──────── Study text

In the following section, we present the findings for the three research questions separately, and compare them for non-fictional and fictional media.

4.1 Characteristics of the Intimate Human Partner

4.1.1 Representation of the Typical Intimate Human Partner in Non-fictional Media

The cluster analysis of the typical human represented in non-fictional media (RQ1) revealed a five cluster solution. The typical human partner (cluster 1) in intimate human–robot relationships can be described as an adult user (about 18–65 years old) who owns the robot and is disadvantaged in interpersonal relationships due to mental health problems and lack of social skills. Further, male gender seemed to be relevant, as it was the first variable to be fused in a cluster. This representation of the human user is in line with the current public discourse assuming that ‘creepy’ male adult users resort to robots to overcome their loneliness [1, 5].

However, there are other user groups: people who create a robot partner (creators; cluster 2), who are minors or seniors (which represents the other age groups of human users; cluster 3), users with physical health problems or disabilities (physically-disadvantaged users, cluster 4), and users who lack personal attractiveness (unattractive users; cluster 5). The cluster solutions for the typical human represented in non-fictional media are presented in Fig. 1.

Fig. 1
figure 1

Dendrogram for representation of the typical intimate human partner in non-fictional media based on the results of a hierarchical cluster analysis (n = 340 media examples)

4.1.2 Representation of the Typical Intimate Human Partner in Fictional Media

The analysis for the typical human represented in fictional media (RQ1) revealed a four cluster solution. In these media representations, the typical human partner (cluster 1) can be described as an adult or a minor who owns or creates the robot. Again, male gender was the first variable to be fused in a cluster. The human is disadvantaged in interpersonal relationships due to his or her mental health problems and lack of social skills. Although this representation is also rather heteronormative and in line with traditional gender roles, women and minors were also included, showing slightly more diversity among humans involved in intimate human–robot relationships. The remaining clusters represent additional groups: seniors (cluster 2), physically disadvantaged humans (cluster 3), and unattractive humans (cluster 4). The cluster solutions are presented in Fig. 2.

────────────────

Problem to solve: Reproduce the passage on the intimate human partner in full, word for word.

──────── Dataset

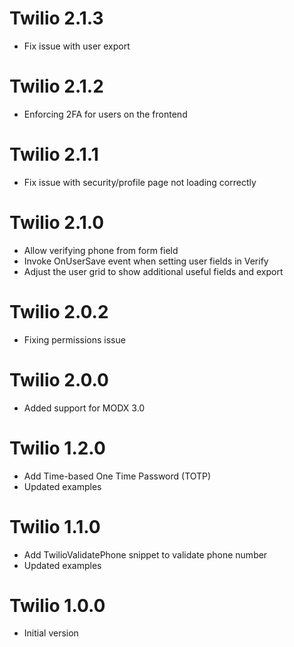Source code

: Twilio 2.1.3
==============
- Fix issue with user export

Twilio 2.1.2
==============
- Enforcing 2FA for users on the frontend

Twilio 2.1.1
  ==============
- Fix issue with security/profile page not loading correctly

Twilio 2.1.0
==============
- Allow verifying phone from form field
- Invoke OnUserSave event when setting user fields in Verify
- Adjust the user grid to show additional useful fields and export

Twilio 2.0.2
==============
- Fixing permissions issue

Twilio 2.0.0
===============
- Added support for MODX 3.0

Twilio 1.2.0
===============
- Add Time-based One Time Password (TOTP)
- Updated examples

Twilio 1.1.0
===============
- Add TwilioValidatePhone snippet to validate phone number
- Updated examples

Twilio 1.0.0
===============
- Initial version
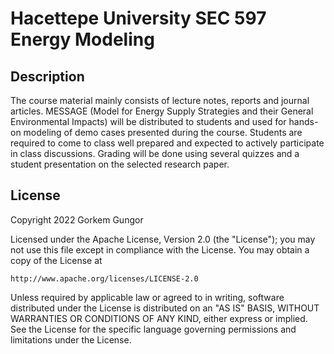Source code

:# Hacettepe University SEC 597 Energy Modeling

## Description

The course material mainly consists of lecture notes, reports and journal articles. MESSAGE (Model for Energy Supply Strategies and their General Environmental Impacts) will be distributed to students and used for hands-on modeling of demo cases presented during the course. Students are required to come to class well prepared and expected to actively participate in class discussions. Grading will be done using several quizzes and a student presentation on the selected research paper. 

## License

Copyright 2022 Gorkem Gungor

Licensed under the Apache License, Version 2.0 (the "License");
you may not use this file except in compliance with the License.
You may obtain a copy of the License at

    http://www.apache.org/licenses/LICENSE-2.0

Unless required by applicable law or agreed to in writing, software
distributed under the License is distributed on an "AS IS" BASIS,
WITHOUT WARRANTIES OR CONDITIONS OF ANY KIND, either express or implied.
See the License for the specific language governing permissions and
limitations under the License.
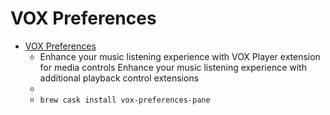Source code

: # VOX Preferences
- [VOX Preferences](https://vox.rocks/mac-music-player/control-extension-download)
  -  Enhance your music listening experience with VOX Player extension for media controls Enhance your music listening experience with additional playback control extensions
  - 
  - `brew cask install vox-preferences-pane`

────────────────

Result below:
In the following section, we present the findings for the three research questions separately, and compare them for non-fictional and fictional media.

4.1 Characteristics of the Intimate Human Partner

4.1.1 Representation of the Typical Intimate Human Partner in Non-fictional Media

The cluster analysis of the typical human represented in non-fictional media (RQ1) revealed a five cluster solution. The typical human partner (cluster 1) in intimate human–robot relationships can be described as an adult user (about 18–65 years old) who owns the robot and is disadvantaged in interpersonal relationships due to mental health problems and lack of social skills. Further, male gender seemed to be relevant, as it was the first variable to be fused in a cluster. This representation of the human user is in line with the current public discourse assuming that ‘creepy’ male adult users resort to robots to overcome their loneliness [1, 5].

However, there are other user groups: people who create a robot partner (creators; cluster 2), who are minors or seniors (which represents the other age groups of human users; cluster 3), users with physical health problems or disabilities (physically-disadvantaged users, cluster 4), and users who lack personal attractiveness (unattractive users; cluster 5). The cluster solutions for the typical human represented in non-fictional media are presented in Fig. 1.

Fig. 1
figure 1

Dendrogram for representation of the typical intimate human partner in non-fictional media based on the results of a hierarchical cluster analysis (n = 340 media examples)

4.1.2 Representation of the Typical Intimate Human Partner in Fictional Media

The analysis for the typical human represented in fictional media (RQ1) revealed a four cluster solution. In these media representations, the typical human partner (cluster 1) can be described as an adult or a minor who owns or creates the robot. Again, male gender was the first variable to be fused in a cluster. The human is disadvantaged in interpersonal relationships due to his or her mental health problems and lack of social skills. Although this representation is also rather heteronormative and in line with traditional gender roles, women and minors were also included, showing slightly more diversity among humans involved in intimate human–robot relationships. The remaining clusters represent additional groups: seniors (cluster 2), physically disadvantaged humans (cluster 3), and unattractive humans (cluster 4). The cluster solutions are presented in Fig. 2.